Sur le plan du financement des infrastructures, le Québec a rappelé qu'il souhaite que sa part de financement lui soit versée par l'entremise d'un transfert « en bloc », afin notamment d'éviter les délais découlant de la négociation d'une multitude d'ententes et de permettre au Québec de déterminer les priorités d'utilisation des fonds fédéraux sur son territoire. Ce transfert permettrait également d'accélérer la mise en chantier des projets et ainsi favoriser un meilleur appui à la croissance économique.

Ainsi, le Québec n'est pas favorable à ce qu'une partie des fonds soit allouée au mérite, puisque ce procédé est inéquitable et qu'il permet au gouvernement fédéral de choisir les projets en fonction de ses propres critères et priorités. Il demande que les compétences des provinces et des territoires en la matière soient respectées.

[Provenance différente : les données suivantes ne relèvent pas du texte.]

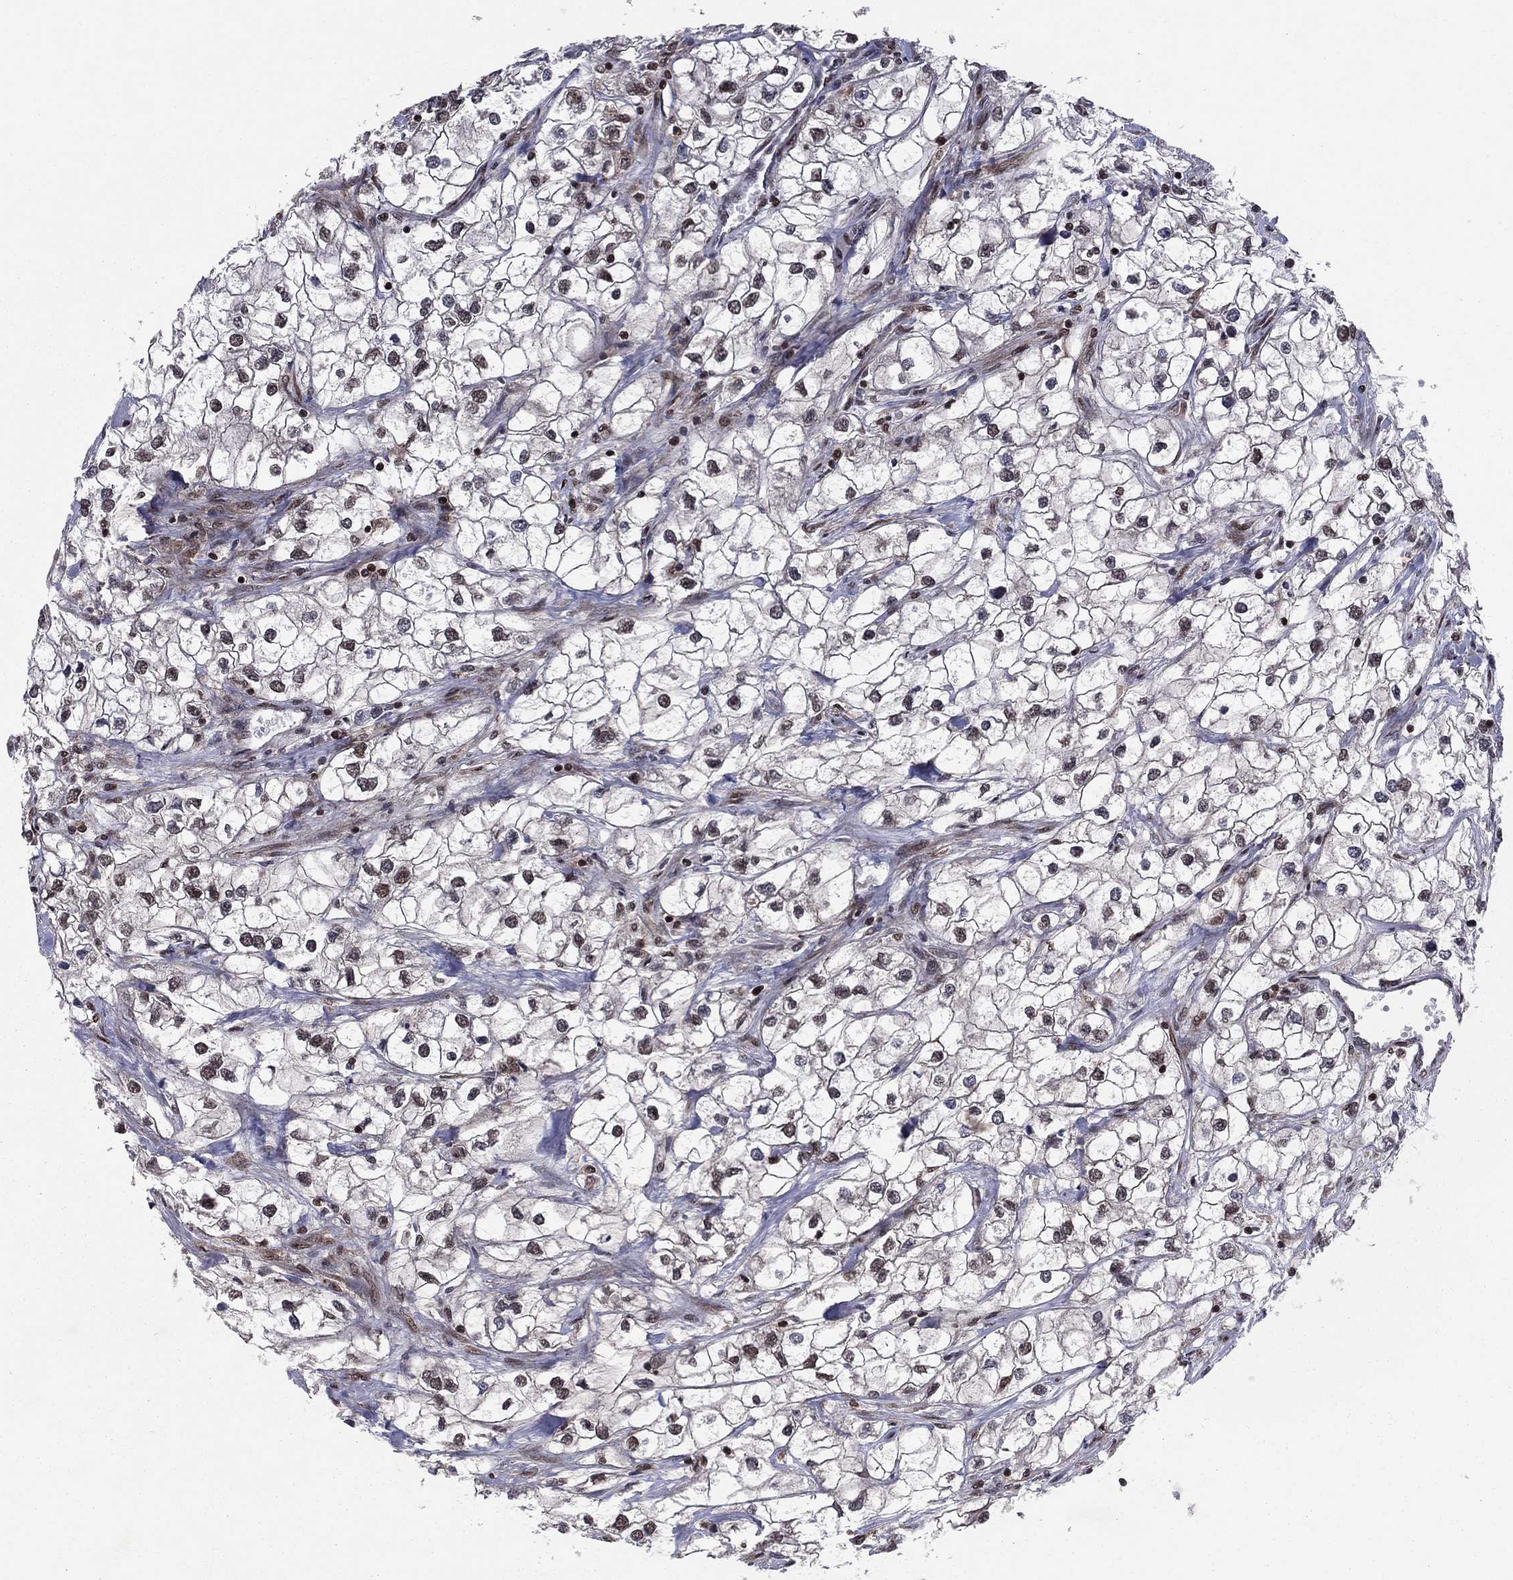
{"staining": {"intensity": "moderate", "quantity": "25%-75%", "location": "nuclear"}, "tissue": "renal cancer", "cell_type": "Tumor cells", "image_type": "cancer", "snomed": [{"axis": "morphology", "description": "Adenocarcinoma, NOS"}, {"axis": "topography", "description": "Kidney"}], "caption": "Immunohistochemistry of human renal cancer (adenocarcinoma) exhibits medium levels of moderate nuclear positivity in approximately 25%-75% of tumor cells.", "gene": "SSX2IP", "patient": {"sex": "male", "age": 59}}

« Les 660 M$ annoncés par Ottawa cette semaine pour le prolongement du métro de Toronto, à même les nouveaux fonds fédéraux annoncés au printemps dernier, sans que les modalités de ceux-ci ne soient connues par l'ensemble des provinces, posent plusieurs questions quant au respect des compétences des provinces en matière de transport. Nous avons fait part de ces interrogations à la ministre fédérale et nous souhaitons obtenir des éclaircissements de la part d'Ottawa sur ces programmes dans les meilleurs délais » a poursuivi M. Gaudreault.

Enfin, le Québec a également rappelé que toute consultation du gouvernement fédéral auprès des municipalités sur son territoire doit être réalisée par l'entremise du gouvernement du Québec.